On April 15, Sony announced that it will record a ¥140 billion loss for the fiscal year, far exceeding initial predictions of a net loss of ¥90 billion after tax. This marks the sixth consecutive year the company has been in the red. A grand total of ¥560 billion. The culprit is Sony’s television business, which has now been unprofitable for eight years running.
Sony used to be famous for its high-quality televisions. These were crafted with the company’s proprietary Trinitron method of building cathode ray tubes, developed as an alternative to the “shadow mask” technique pioneered by RCA and subsequently adopted by most other manufacturers. The high quality of Sony’s televisions allowed them to sell well, even though they were priced higher than competitors’ products.
This ability to command higher prices made Japanese corporations globally competitive. Japanese companies relied on sales of high-quality products to middle-class consumers in rich, industrialized countries, especially after the yen started to appreciate rapidly following the 1985 Plaza Accord.
For years, Japanese corporations were said to derive their strength from frontline operations. Toyota’s constant improvements to its factories were essential to its ability to keep on producing high-quality vehicles efficiently, while Sony product development was crucial to the company’s ability to come up with a long succession of ground-breaking new devices.
But it has been apparent for some time now that this frontline strength is on the wane. Sony has not come up with a new hit for years.
An even more serious problem is that the business model that sustained these companies for so long, based on using frontline prowess to create high-quality products, seems to have hit a wall.
When sales of flat-screen digital televisions first took off around 2004 or 2005, the televisions were priced at around ¥10,000 per screen inch. Today, there are products with a per-inch price as low as ¥1,000. Swept along by the wave of digitalization, prices have plummeted far faster than they ever did in the analog era.
On top of this, it is harder for companies to improve quality by tweaking the production process. This can be inferred from the opposite approach taken by Apple, whose popular music players and smart phones incorporate parts made by numerous suppliers.
Japanese corporations are unable to cope with falling prices and have no clue how to take advantage of their own strengths.
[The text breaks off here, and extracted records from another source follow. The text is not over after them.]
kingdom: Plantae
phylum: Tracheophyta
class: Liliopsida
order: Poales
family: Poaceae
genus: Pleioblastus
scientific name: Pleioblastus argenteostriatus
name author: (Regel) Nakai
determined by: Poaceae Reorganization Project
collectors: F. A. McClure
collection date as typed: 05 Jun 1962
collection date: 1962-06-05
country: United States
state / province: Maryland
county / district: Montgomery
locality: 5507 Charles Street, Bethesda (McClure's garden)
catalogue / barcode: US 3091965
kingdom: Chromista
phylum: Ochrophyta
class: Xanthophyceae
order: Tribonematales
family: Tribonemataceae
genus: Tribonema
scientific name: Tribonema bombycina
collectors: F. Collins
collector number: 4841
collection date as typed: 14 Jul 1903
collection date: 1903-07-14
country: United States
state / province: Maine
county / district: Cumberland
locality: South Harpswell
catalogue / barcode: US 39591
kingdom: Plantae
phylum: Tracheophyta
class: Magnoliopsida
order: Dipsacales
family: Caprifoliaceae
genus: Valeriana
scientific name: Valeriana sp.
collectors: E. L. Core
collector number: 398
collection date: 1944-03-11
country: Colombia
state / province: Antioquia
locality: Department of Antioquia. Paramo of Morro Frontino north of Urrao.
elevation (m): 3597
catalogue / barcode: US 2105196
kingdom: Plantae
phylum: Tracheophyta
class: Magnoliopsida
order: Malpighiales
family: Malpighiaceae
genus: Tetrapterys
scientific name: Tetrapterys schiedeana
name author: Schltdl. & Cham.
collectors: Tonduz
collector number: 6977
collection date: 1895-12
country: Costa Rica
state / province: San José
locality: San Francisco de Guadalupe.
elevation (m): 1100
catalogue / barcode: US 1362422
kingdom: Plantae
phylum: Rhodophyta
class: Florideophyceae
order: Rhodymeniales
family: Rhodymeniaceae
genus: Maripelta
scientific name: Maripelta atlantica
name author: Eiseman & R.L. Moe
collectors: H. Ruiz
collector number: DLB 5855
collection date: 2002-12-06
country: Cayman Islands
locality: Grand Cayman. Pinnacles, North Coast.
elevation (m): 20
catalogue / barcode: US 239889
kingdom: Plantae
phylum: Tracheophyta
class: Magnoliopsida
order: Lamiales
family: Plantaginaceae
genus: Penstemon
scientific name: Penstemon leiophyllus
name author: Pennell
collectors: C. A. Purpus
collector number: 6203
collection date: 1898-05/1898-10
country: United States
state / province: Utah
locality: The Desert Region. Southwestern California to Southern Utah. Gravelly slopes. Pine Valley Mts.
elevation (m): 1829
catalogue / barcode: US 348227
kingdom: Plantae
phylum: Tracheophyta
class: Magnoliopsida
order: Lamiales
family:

Struggling to compete in overseas markets with nimbler rivals like South Korea’s Samsung, their business results have collapsed.
With markets stagnant in the leading industrialized economies, the main areas of growth are the newly emerging markets of China and India, with their burgeoning middle-classes. As yet, however, consumers in these new markets do not enjoy anything like the same purchasing power as their counterparts in the more developed economies. For electronics manufacturers and other Japanese corporations that have built their success on producing high-quality goods that sold well despite their higher prices, this situation demands an urgent rethink.
Back in April 2003, the Nikkei average plunged to around 7,600. This collapse, dubbed the “Sony Shock” because it was sparked by the downward revision in Sony’s anticipated business results, coincided with the first stirrings of digitalization and the growth of emerging markets. Today, almost nine years later, Japanese corporations are still struggling to deal with the implications of this seismic shift.
By Kenichi Maruyama
Kenichi Maruyama is an economist with Oyodo Investments and also a professor of economics at Tokyo University.